The recent avalanche of scandalous revelations has forced Catholics, including pro—optional-celibacy groups, to confront the issue. The fact remains, however, that the percentage of clergy who commit criminal acts is tiny compared to those who violate their vows of celibacy with consenting adults, whether other religious or laypeople. And not all priests who marry were uncelibate when they resigned from holy orders. Ultimately, though, compulsory celibacy is the common denominator of their fight against Church discipline. Married priests who are involved in pleasures of the flesh can be just as effective as the voluntarily celibate, they argue. Both can function in states of grace, and God alone grants each soul His special gifts.
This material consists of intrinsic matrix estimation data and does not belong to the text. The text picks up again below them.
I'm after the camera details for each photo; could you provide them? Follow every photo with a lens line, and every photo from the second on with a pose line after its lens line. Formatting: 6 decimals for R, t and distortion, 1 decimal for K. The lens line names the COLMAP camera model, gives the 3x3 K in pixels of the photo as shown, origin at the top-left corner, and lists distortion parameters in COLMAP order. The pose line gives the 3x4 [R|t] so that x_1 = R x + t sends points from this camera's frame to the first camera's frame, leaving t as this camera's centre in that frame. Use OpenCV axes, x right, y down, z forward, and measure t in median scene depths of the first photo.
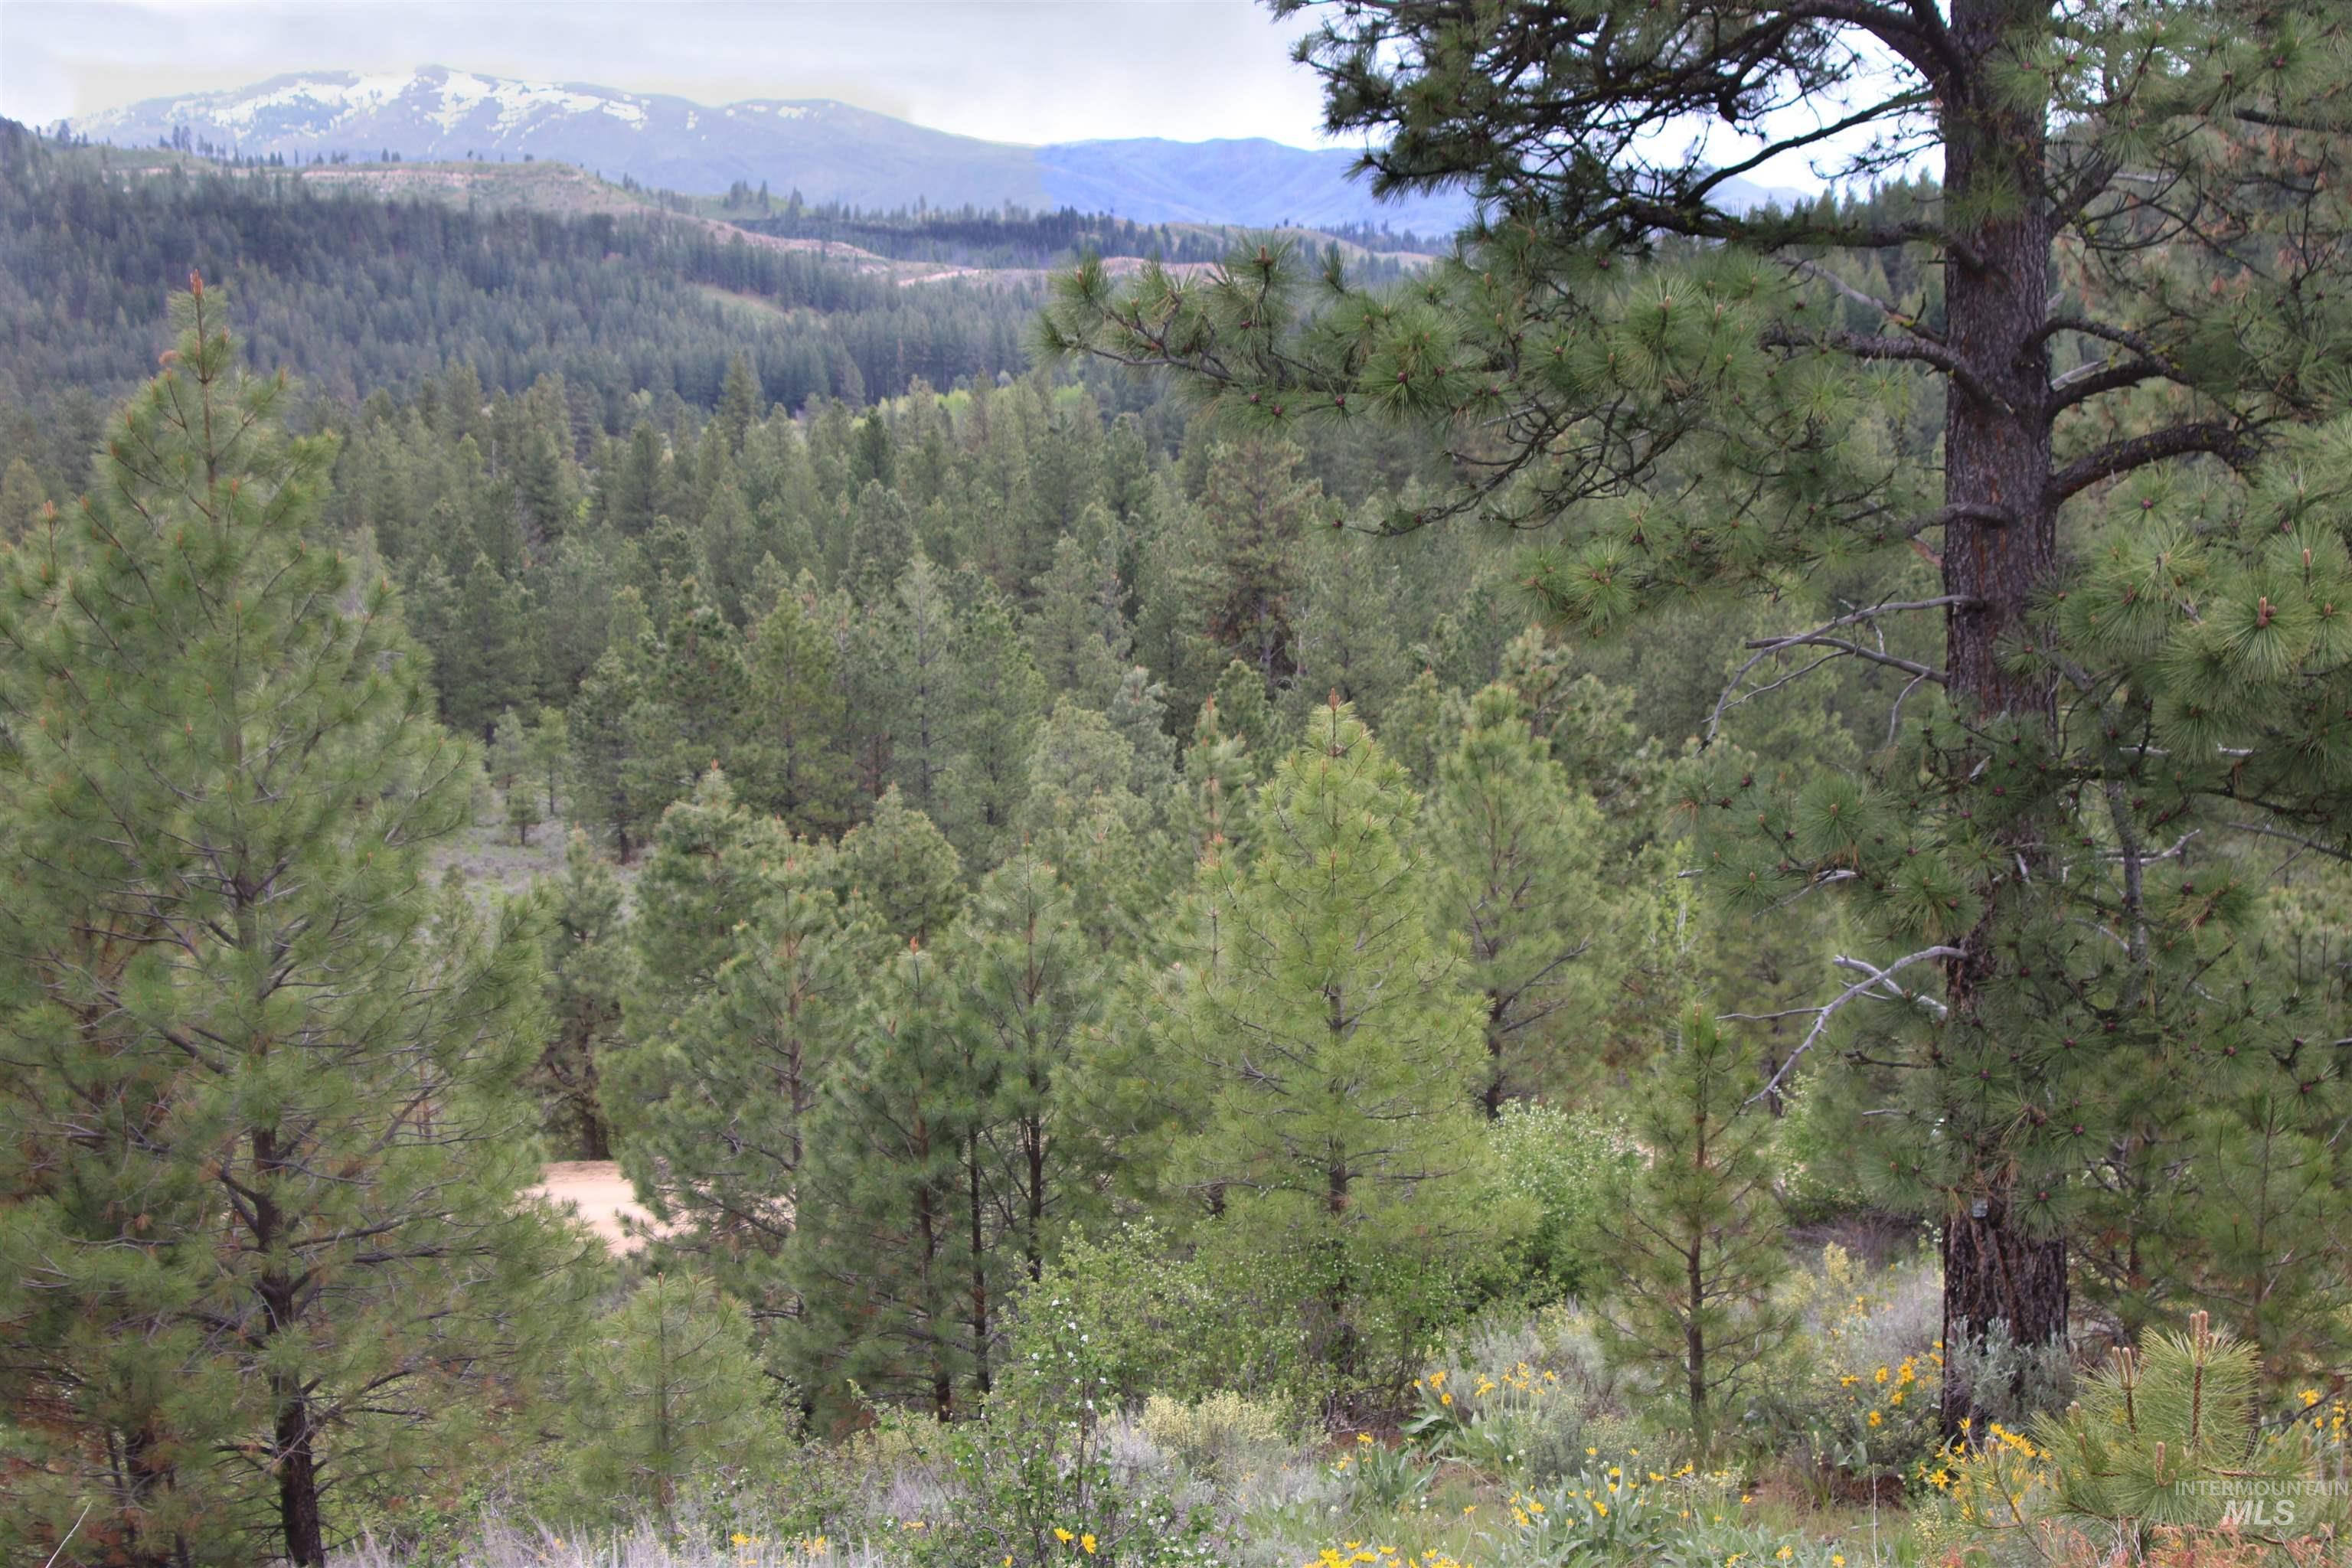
lens RADIAL K [[3123.2, 0, 1183.2], [0, 3123.2, 774.0], [0, 0, 1]] dist [-0.065354, 0.000000]
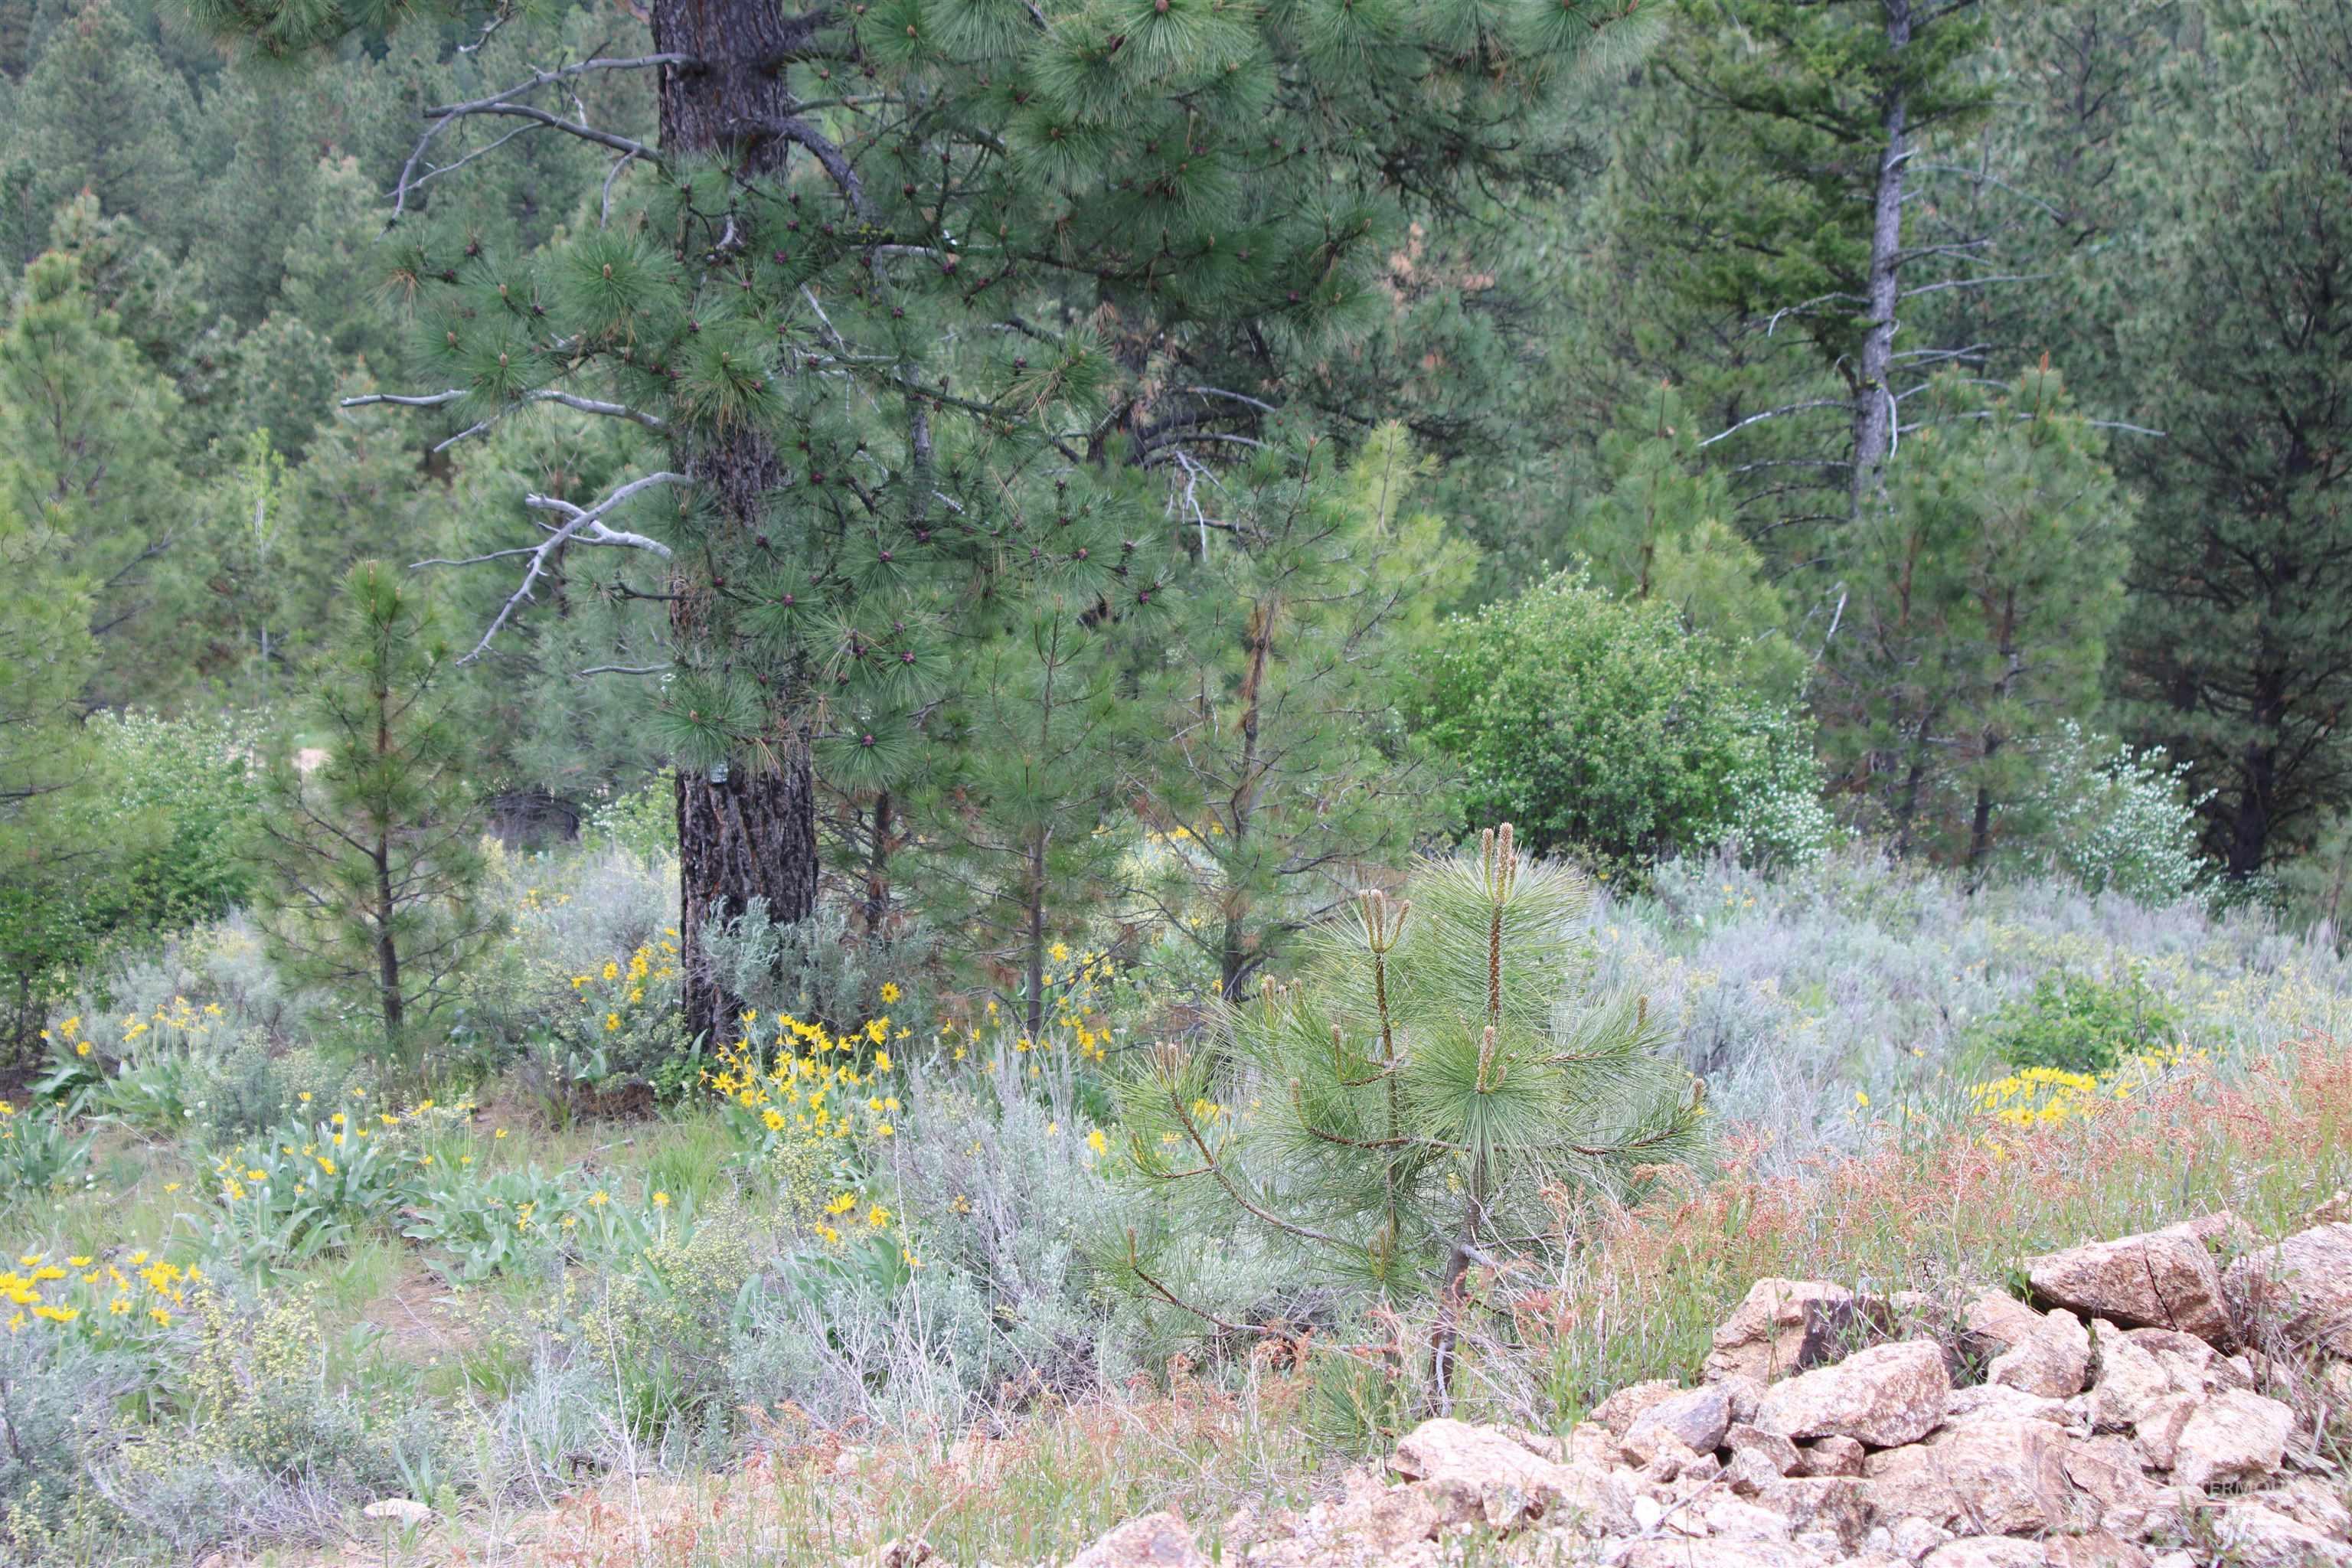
lens RADIAL K [[3123.2, 0, 1154.5], [0, 3123.2, 778.7], [0, 0, 1]] dist [-0.065354, 0.000000]
pose [[0.902234, -0.075110, 0.424656, -0.002205], [0.019856, 0.990907, 0.133076, 0.009181], [-0.430790, -0.111634, 0.895521, 0.054433]]
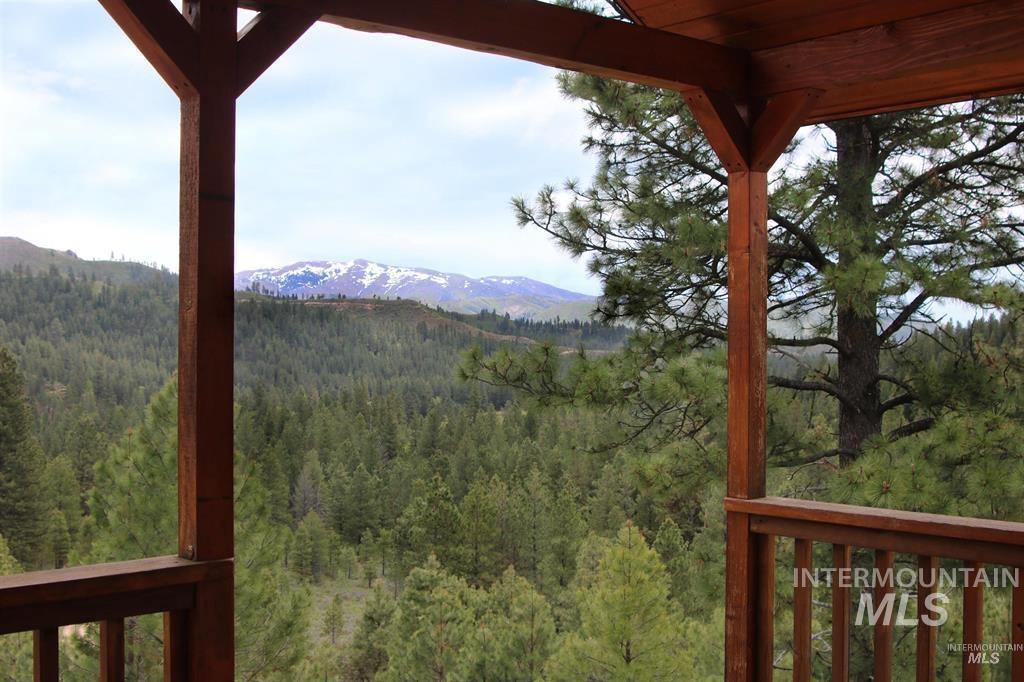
lens RADIAL K [[1359.8, 0, 508.4], [0, 1359.8, 348.5], [0, 0, 1]] dist [-0.065354, 0.000000]
pose [[0.991915, 0.021431, -0.125082, 0.039194], [-0.041245, 0.986571, -0.158037, 0.005569], [0.120015, 0.161919, 0.979479, -0.037125]]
However, that is not the point. We need people in this World to lead and stand as pillars in the community, as proof that pleasures of the flesh is not as important as love. We need people to know that there are people who choose not to indulge in pleasures of the flesh so others may follow in their example. We need people who can prove that it is possible to overcome carnal passions, and they should be placed in a high position and recognized as having status and authority. America and the World needs to become more conservative, so children learn that their body is a temple of God and not something one just throws to the wolves at a certain age or whenever it feels right. Most people do not want their children out prostituting themselves, even if it is not for money. The Law of Chasity is important for boys and girls and men and women to follow so they can protect themselves from unwanted harm and live a dignified life. The path of devotional love is more attractive than any other path. The strength of the emotional nature accounts for this. A person who has reconciled oneself properly to the celibate state finds a freedom, a peace, which is compensation.